A few weeks back I wrote in these pages that secular progressives would stop at nothing to completely destroy the traditional, Christian worldview. They can’t brook private dissent from their ideology, even from a man who enthusiastically promotes secular progressivism in his political life. They know that any remnant of the old order poses a fundamental threat to their brave, new world. And they’re not above publicly interrogating him to extract an admission of thoughtcrime. Farron’s persecution shows that it’s no longer possible for Christians simply keep our head down, or even to gladly serve the paranoid Stalinist regime. Its inquisitors will hound us even to this last and most sacred sanctuary: our own minds.
Readers of this magazine will remember Rod Dreher’s excellent cover piece last week explaining his idea of ‘The Benedict Option’. ‘How, then, should believers adapt to a society that is not just unsupportive but often hostile to their beliefs?’ Dreher asks. His answer: we must
Build resilient local communities… They will have to recognise themselves as outsiders, and cease to care about conforming to the norms of secular society. They will have to live with far more spiritual discipline regarding prayer, worship, study, work, and asceticism, radically re-ordering their lives around the faith.
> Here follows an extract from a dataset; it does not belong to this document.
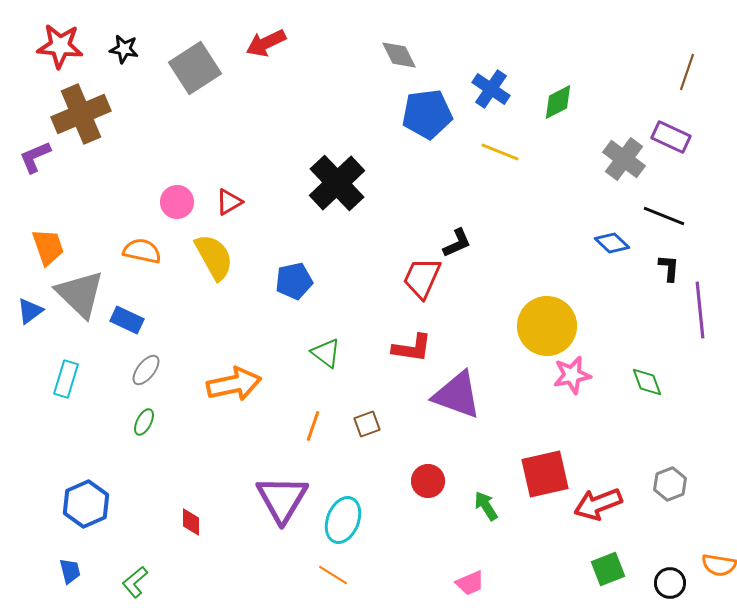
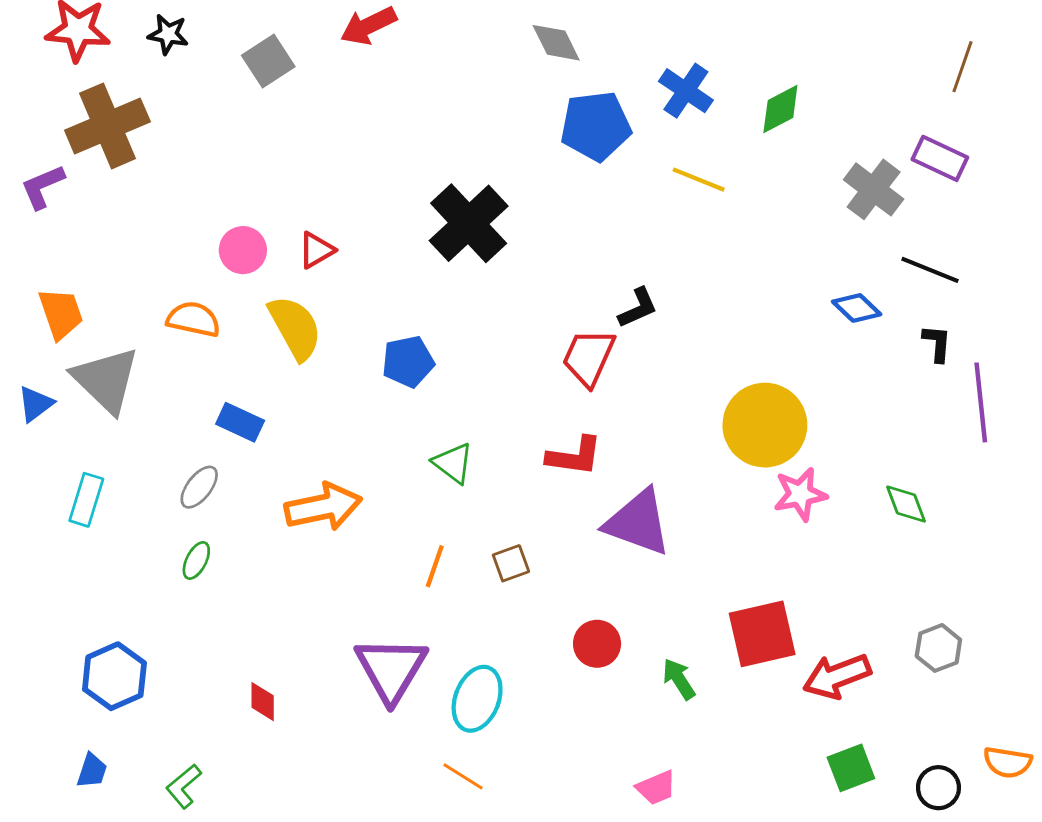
gray square: (195, 68) -> (268, 61), size x0.7
blue rectangle: (127, 320) -> (240, 422), moved
blue trapezoid: (70, 571) -> (92, 771), turned 32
I wish that were possible. But we can’t simply stop caring about conforming to society’s new ‘norms’. The authorities won’t allow it. We can’t oppose or even stay silent on the question of whether homosexual activity is acceptable or not. We have answer enthusiastically in the affirmative.
Qui tacet consentire videtur: he who is silent is understood to consent. Thomas More used this defence when English authorities charged him with treason for refusing to accept Henry VIII as supreme head of the Church in England. He hoped that, by simply staying out of the Crown’s way, his life would be spared. He chose the Benedict Option. And, when it failed him, he made the ultimate sacrifice. Are we willing to do the same?
Farron’s not. Following the outcry, he took to the floor of parliament and recanted his Christianity. When asked, ‘Does the Honourable Gentleman think being gay is a sin?’ He replied, ‘So, I do not. So, I do not.’ Even if he was pulling a Bill Clinton and speculating what the meaning of ‘is’ is (Christians don’t believe being gay is a sin – only acting on the impulse), it was gutless. But would you or I do otherwise?
Christians who embrace the Benedict Option will eventually be forced to choose between the Thomas More Option and the Tim Farron Option. It’s not a question of if, but of when. I recommend you resolve in your own minds right now what your answer will be, and pray it’s the right one.